* Begin Provided data *

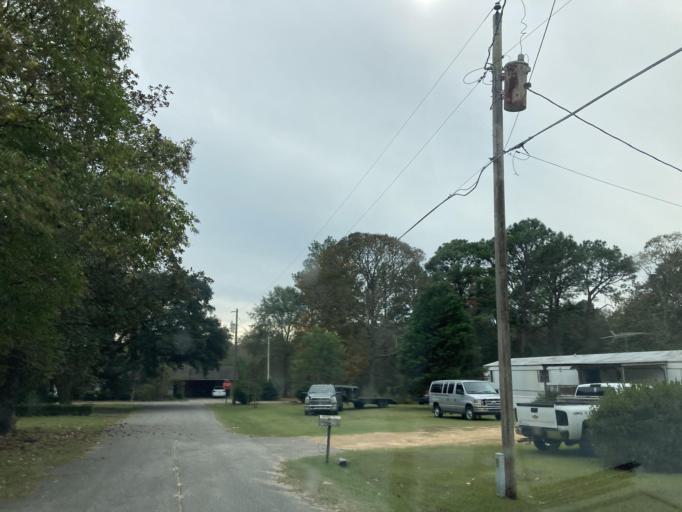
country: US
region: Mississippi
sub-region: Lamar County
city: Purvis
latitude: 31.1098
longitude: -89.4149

* End Provided data *
* Begin Provided data *

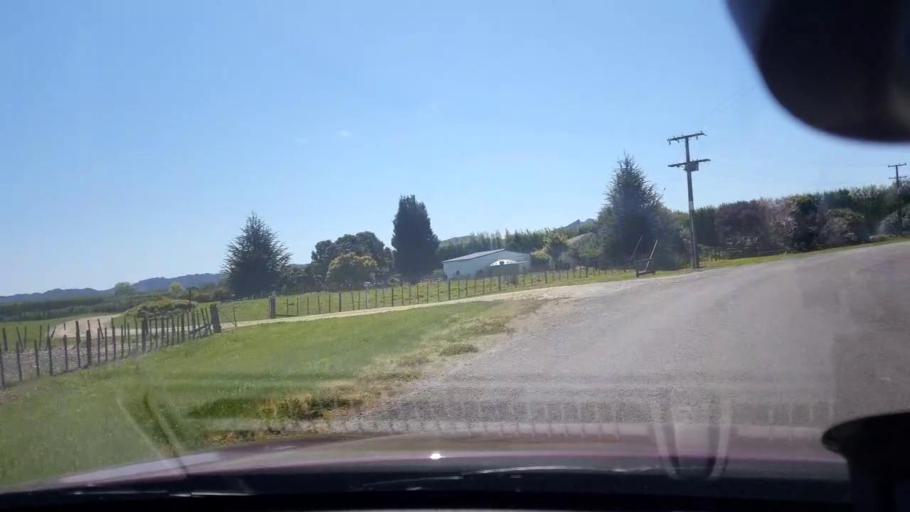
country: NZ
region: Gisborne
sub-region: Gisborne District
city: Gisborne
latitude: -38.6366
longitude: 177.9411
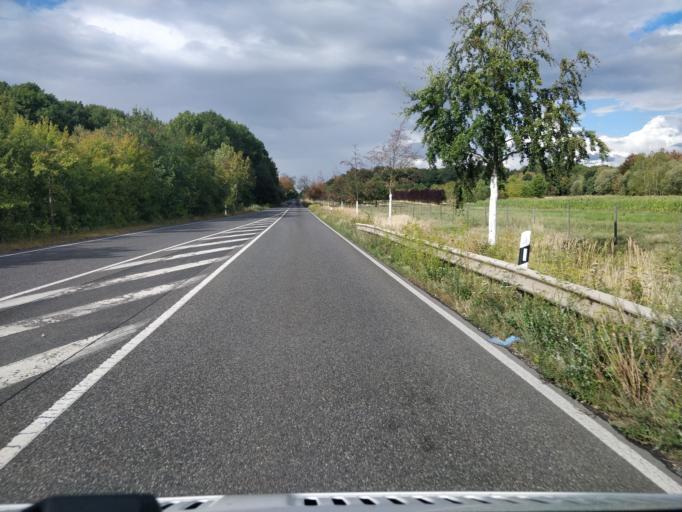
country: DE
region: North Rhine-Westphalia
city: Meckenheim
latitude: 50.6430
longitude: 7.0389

* End Provided data *
* Begin Provided data *

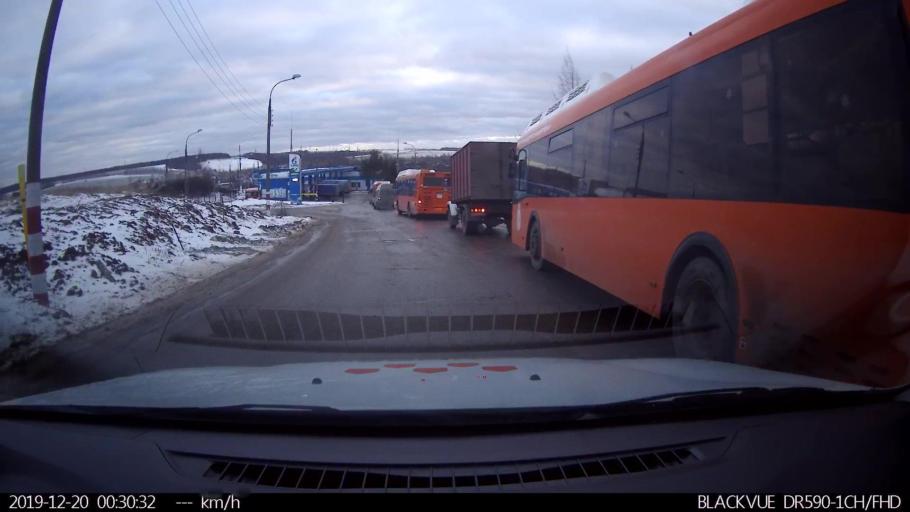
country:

* End Provided data *

Problem requirements:
Copy out the data starting with the line that contains "latitude: -38.6366" and going on through the line that contains "latitude: 50.6430", both included. Leave the pictures out of your answer.

Output of the exercise:
latitude: -38.6366
longitude: 177.9411
country: DE
region: North Rhine-Westphalia
city: Meckenheim
latitude: 50.6430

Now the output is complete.